→ **TASK TO COMPLETE**:
Return every one of these lines unchanged, character for character.

* Begin WORKING DATA *

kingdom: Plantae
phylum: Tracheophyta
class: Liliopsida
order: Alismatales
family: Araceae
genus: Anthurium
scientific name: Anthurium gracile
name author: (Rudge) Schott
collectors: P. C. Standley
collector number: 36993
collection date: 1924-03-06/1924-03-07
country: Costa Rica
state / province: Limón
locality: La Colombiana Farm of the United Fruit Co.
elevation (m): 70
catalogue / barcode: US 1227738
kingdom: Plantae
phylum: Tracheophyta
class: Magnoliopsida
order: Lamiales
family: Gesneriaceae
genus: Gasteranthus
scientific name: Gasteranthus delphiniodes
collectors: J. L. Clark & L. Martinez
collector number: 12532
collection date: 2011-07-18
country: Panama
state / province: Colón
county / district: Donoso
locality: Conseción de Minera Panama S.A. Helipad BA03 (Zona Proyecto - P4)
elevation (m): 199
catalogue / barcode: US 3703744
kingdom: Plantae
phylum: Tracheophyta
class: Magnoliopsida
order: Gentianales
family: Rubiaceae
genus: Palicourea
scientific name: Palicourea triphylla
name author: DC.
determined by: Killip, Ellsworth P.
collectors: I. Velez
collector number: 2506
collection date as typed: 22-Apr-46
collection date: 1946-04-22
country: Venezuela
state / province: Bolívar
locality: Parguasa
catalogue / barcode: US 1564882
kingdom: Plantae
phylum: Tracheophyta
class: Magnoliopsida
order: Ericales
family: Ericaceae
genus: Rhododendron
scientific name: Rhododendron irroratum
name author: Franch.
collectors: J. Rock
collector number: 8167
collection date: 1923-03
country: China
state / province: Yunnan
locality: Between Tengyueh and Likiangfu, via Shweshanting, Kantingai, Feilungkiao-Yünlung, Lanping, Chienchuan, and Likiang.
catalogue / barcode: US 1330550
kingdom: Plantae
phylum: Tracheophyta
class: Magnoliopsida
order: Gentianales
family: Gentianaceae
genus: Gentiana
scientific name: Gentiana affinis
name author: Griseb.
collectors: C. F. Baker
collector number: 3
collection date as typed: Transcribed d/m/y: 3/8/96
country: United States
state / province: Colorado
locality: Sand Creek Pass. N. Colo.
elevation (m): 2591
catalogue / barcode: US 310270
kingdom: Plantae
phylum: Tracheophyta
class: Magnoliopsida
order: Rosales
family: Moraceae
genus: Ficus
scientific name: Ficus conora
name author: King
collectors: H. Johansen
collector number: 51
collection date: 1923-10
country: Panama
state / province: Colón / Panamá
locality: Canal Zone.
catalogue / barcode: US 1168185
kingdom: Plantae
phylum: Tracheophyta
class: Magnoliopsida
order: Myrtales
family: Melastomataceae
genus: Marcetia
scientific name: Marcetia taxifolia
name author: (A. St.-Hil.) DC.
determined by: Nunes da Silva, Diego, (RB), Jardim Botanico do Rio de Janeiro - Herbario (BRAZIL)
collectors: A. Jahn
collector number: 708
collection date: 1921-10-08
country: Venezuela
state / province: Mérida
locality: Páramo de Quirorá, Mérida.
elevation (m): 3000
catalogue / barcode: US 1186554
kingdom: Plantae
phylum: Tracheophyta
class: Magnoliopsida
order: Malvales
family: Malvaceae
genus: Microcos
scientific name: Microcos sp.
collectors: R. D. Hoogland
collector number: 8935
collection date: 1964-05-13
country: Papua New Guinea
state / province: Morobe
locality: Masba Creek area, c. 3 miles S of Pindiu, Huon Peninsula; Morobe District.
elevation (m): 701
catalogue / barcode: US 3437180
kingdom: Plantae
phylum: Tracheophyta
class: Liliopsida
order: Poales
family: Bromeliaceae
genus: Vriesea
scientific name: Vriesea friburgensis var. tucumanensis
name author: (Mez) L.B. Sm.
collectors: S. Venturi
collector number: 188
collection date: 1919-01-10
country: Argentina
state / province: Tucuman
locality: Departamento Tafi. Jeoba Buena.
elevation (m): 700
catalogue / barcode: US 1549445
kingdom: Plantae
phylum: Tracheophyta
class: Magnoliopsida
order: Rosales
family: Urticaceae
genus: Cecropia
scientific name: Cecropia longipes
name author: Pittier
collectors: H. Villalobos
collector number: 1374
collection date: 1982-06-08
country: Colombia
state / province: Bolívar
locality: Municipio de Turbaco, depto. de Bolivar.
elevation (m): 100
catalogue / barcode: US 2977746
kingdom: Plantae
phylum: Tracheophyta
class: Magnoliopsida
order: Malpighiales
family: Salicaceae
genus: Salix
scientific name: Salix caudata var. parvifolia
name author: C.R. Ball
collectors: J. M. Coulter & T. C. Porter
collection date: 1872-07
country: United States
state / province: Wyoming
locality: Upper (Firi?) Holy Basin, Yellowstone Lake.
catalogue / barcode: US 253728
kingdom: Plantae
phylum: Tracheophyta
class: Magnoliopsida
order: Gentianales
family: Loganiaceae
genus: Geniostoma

* End WORKING DATA *

→ **ANSWER TO THE EXERCISE**:
kingdom: Plantae
phylum: Tracheophyta
class: Liliopsida
order: Alismatales
family: Araceae
genus: Anthurium
scientific name: Anthurium gracile
name author: (Rudge) Schott
collectors: P. C. Standley
collector number: 36993
collection date: 1924-03-06/1924-03-07
country: Costa Rica
state / province: Limón
locality: La Colombiana Farm of the United Fruit Co.
elevation (m): 70
catalogue / barcode: US 1227738
kingdom: Plantae
phylum: Tracheophyta
class: Magnoliopsida
order: Lamiales
family: Gesneriaceae
genus: Gasteranthus
scientific name: Gasteranthus delphiniodes
collectors: J. L. Clark & L. Martinez
collector number: 12532
collection date: 2011-07-18
country: Panama
state / province: Colón
county / district: Donoso
locality: Conseción de Minera Panama S.A. Helipad BA03 (Zona Proyecto - P4)
elevation (m): 199
catalogue / barcode: US 3703744
kingdom: Plantae
phylum: Tracheophyta
class: Magnoliopsida
order: Gentianales
family: Rubiaceae
genus: Palicourea
scientific name: Palicourea triphylla
name author: DC.
determined by: Killip, Ellsworth P.
collectors: I. Velez
collector number: 2506
collection date as typed: 22-Apr-46
collection date: 1946-04-22
country: Venezuela
state / province: Bolívar
locality: Parguasa
catalogue / barcode: US 1564882
kingdom: Plantae
phylum: Tracheophyta
class: Magnoliopsida
order: Ericales
family: Ericaceae
genus: Rhododendron
scientific name: Rhododendron irroratum
name author: Franch.
collectors: J. Rock
collector number: 8167
collection date: 1923-03
country: China
state / province: Yunnan
locality: Between Tengyueh and Likiangfu, via Shweshanting, Kantingai, Feilungkiao-Yünlung, Lanping, Chienchuan, and Likiang.
catalogue / barcode: US 1330550
kingdom: Plantae
phylum: Tracheophyta
class: Magnoliopsida
order: Gentianales
family: Gentianaceae
genus: Gentiana
scientific name: Gentiana affinis
name author: Griseb.
collectors: C. F. Baker
collector number: 3
collection date as typed: Transcribed d/m/y: 3/8/96
country: United States
state / province: Colorado
locality: Sand Creek Pass. N. Colo.
elevation (m): 2591
catalogue / barcode: US 310270
kingdom: Plantae
phylum: Tracheophyta
class: Magnoliopsida
order: Rosales
family: Moraceae
genus: Ficus
scientific name: Ficus conora
name author: King
collectors: H. Johansen
collector number: 51
collection date: 1923-10
country: Panama
state / province: Colón / Panamá
locality: Canal Zone.
catalogue / barcode: US 1168185
kingdom: Plantae
phylum: Tracheophyta
class: Magnoliopsida
order: Myrtales
family: Melastomataceae
genus: Marcetia
scientific name: Marcetia taxifolia
name author: (A. St.-Hil.) DC.
determined by: Nunes da Silva, Diego, (RB), Jardim Botanico do Rio de Janeiro - Herbario (BRAZIL)
collectors: A. Jahn
collector number: 708
collection date: 1921-10-08
country: Venezuela
state / province: Mérida
locality: Páramo de Quirorá, Mérida.
elevation (m): 3000
catalogue / barcode: US 1186554
kingdom: Plantae
phylum: Tracheophyta
class: Magnoliopsida
order: Malvales
family: Malvaceae
genus: Microcos
scientific name: Microcos sp.
collectors: R. D. Hoogland
collector number: 8935
collection date: 1964-05-13
country: Papua New Guinea
state / province: Morobe
locality: Masba Creek area, c. 3 miles S of Pindiu, Huon Peninsula; Morobe District.
elevation (m): 701
catalogue / barcode: US 3437180
kingdom: Plantae
phylum: Tracheophyta
class: Liliopsida
order: Poales
family: Bromeliaceae
genus: Vriesea
scientific name: Vriesea friburgensis var. tucumanensis
name author: (Mez) L.B. Sm.
collectors: S. Venturi
collector number: 188
collection date: 1919-01-10
country: Argentina
state / province: Tucuman
locality: Departamento Tafi. Jeoba Buena.
elevation (m): 700
catalogue / barcode: US 1549445
kingdom: Plantae
phylum: Tracheophyta
class: Magnoliopsida
order: Rosales
family: Urticaceae
genus: Cecropia
scientific name: Cecropia longipes
name author: Pittier
collectors: H. Villalobos
collector number: 1374
collection date: 1982-06-08
country: Colombia
state / province: Bolívar
locality: Municipio de Turbaco, depto. de Bolivar.
elevation (m): 100
catalogue / barcode: US 2977746
kingdom: Plantae
phylum: Tracheophyta
class: Magnoliopsida
order: Malpighiales
family: Salicaceae
genus: Salix
scientific name: Salix caudata var. parvifolia
name author: C.R. Ball
collectors: J. M. Coulter & T. C. Porter
collection date: 1872-07
country: United States
state / province: Wyoming
locality: Upper (Firi?) Holy Basin, Yellowstone Lake.
catalogue / barcode: US 253728
kingdom: Plantae
phylum: Tracheophyta
class: Magnoliopsida
order: Gentianales
family: Loganiaceae
genus: Geniostoma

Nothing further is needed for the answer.